Is it better to attend every possible event where your ideal clients and referral sources are likely to gather or to focus on developing relationships that seem more likely to yield business?  There’s a place for both.  Sometimes it’s helpful to investigate new groups and to see who goes to what kinds of meetings.  But be aware that it always takes more than one or two meetings to get established and to start developing relationships that may lead to business; if you just attend once or twice and then move on to another group, chances are that you won’t see any results.  I recommend that you identify no more than two or three groups (potentially only one, depending on your other commitments) that appear to be a good fit for your objectives.  Commit to attending regularly and participating in the group activities for six months, and then evaluate your results.

At the end of the day, building solid relationships will always be more effective because people generally prefer to hire and work with those they know, like, and trust.  You don’t get to know, like, and trust someone immediately, so it’s important to invest time in growing relationships.  That comes through repeated exposure and through consistent follow-up.  If you fail to follow up with people you meet and develop relationships with them, you might as well not bother networking.

The more consistent you can be in your networking, the more successful you will likely find yourself to be.  Most of the time, relationship-building and business development is much like farming — you’ll find that you have to do the equivalent of preparing your field, planting your seeds, nurturing them as they sprout, and then harvesting.
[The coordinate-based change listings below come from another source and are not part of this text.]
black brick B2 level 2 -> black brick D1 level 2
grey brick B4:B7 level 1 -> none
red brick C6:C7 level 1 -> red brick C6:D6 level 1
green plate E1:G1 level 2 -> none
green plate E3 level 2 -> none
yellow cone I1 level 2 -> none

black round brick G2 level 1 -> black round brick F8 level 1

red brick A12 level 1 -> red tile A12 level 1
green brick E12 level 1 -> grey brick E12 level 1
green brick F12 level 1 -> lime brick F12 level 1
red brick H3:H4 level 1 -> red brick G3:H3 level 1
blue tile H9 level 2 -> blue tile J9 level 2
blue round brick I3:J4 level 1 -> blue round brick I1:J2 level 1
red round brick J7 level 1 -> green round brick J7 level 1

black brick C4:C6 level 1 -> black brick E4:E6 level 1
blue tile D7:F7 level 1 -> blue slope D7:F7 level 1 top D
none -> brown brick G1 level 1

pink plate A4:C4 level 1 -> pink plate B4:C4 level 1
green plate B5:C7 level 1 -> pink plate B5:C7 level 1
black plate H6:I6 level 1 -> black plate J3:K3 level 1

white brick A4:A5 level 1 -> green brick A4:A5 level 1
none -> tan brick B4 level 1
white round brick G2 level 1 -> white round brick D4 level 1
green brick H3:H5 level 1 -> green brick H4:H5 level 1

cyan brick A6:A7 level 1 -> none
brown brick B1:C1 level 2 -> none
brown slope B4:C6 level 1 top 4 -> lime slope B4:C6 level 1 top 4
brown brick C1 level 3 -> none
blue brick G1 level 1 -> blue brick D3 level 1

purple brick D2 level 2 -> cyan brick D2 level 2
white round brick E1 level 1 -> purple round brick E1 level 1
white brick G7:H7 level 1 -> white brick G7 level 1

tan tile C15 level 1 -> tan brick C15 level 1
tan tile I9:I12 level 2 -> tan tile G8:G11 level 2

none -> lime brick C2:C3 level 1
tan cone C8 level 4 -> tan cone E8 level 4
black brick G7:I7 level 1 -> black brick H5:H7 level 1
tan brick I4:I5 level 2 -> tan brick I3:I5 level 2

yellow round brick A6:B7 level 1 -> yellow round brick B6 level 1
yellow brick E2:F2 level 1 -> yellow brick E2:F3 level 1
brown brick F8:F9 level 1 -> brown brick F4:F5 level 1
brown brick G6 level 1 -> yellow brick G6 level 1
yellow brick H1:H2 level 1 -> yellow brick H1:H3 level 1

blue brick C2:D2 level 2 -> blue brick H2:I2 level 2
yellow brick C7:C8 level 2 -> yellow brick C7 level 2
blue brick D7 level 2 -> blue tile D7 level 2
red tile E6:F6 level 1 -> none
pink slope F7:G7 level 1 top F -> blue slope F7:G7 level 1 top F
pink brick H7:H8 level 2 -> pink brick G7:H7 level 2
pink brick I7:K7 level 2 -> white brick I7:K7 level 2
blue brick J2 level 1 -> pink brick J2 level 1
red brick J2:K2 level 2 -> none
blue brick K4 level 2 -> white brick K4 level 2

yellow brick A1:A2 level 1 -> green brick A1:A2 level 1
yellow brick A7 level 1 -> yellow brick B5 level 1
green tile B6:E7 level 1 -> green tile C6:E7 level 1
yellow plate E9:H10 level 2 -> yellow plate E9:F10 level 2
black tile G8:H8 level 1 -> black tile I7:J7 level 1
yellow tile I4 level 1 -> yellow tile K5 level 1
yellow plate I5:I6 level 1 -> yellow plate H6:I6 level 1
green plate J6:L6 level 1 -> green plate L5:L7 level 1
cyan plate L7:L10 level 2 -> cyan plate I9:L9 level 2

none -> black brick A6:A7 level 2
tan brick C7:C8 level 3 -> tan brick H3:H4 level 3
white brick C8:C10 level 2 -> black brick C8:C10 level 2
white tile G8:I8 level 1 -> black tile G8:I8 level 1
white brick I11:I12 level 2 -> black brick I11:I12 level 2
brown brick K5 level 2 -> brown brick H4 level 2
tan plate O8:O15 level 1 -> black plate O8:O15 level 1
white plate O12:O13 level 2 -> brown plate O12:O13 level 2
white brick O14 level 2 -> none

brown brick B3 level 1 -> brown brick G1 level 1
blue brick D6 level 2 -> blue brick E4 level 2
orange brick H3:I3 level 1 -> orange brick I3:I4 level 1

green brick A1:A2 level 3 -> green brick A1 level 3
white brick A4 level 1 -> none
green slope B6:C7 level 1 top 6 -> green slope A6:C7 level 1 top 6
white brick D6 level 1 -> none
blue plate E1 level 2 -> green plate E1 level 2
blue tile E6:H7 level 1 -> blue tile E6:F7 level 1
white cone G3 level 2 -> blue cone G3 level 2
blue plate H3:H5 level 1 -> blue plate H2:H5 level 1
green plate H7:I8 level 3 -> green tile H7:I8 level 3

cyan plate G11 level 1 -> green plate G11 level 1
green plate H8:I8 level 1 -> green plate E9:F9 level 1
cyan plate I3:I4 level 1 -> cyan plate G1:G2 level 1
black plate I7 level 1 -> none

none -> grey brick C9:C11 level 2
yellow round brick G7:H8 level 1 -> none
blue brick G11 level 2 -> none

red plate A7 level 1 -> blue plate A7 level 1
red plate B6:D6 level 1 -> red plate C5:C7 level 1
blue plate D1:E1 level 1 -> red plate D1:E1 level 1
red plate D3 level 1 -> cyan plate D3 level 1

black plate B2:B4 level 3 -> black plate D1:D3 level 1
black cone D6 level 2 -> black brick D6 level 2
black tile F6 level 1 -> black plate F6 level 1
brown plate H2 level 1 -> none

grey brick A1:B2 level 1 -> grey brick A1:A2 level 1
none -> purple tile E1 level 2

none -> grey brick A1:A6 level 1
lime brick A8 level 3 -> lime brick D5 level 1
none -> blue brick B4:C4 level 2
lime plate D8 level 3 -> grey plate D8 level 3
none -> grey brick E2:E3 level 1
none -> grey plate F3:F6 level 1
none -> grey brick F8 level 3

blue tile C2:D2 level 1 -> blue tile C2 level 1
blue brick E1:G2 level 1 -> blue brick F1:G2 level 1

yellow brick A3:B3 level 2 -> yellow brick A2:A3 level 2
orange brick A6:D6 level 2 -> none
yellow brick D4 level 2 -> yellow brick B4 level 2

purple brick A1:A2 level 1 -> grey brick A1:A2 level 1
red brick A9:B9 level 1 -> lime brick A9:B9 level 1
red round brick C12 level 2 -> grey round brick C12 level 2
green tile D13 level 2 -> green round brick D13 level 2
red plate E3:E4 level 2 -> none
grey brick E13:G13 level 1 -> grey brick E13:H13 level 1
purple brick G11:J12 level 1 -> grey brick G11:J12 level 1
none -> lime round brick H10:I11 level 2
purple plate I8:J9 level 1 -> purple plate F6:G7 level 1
Want to enhance your business relationships quickly, starting right now?  Make a list of top contacts.  This list should include clients and former clients, referral sources, and warm contacts with whom you haven’t done business yet.  Then choose your top 3 to 5 from this list, perhaps the people who’ve been instrumental to growing your practice and those with whom you haven’t been in close contact recently.  Take those people to lunch or dinner, or at a minimum, have a telephone call to catch up with them.  Find out what’s going on with them, how business is going this year, and what you can do to help them, whether that’s legal work or something else.

These conversations are concentrated and intentional, and they can lead directly to additional business.  Why?  Two key reasons:  first, you’re enhancing or delving back into a relationship that already exists.  Your contact already knows, likes, and trusts you, so you’re not starting from ground zero.  And second, you’re opening conversation in a way that allows you to focus on what your contact needs, and then you’re doing your best to meet that need.  If the need is legal and within the scope of your practice, you have an opportunity to land the business.  Even if not, you’ve shown yourself to be a helpful resource.

Tending to your relationships will certainly pay off for you in the long-term, if not immediately.  Review your business development plan to ensure that you have a systematic approach to connecting with your contacts on a regular basis and make sure to block out time on your calendar to make it happen.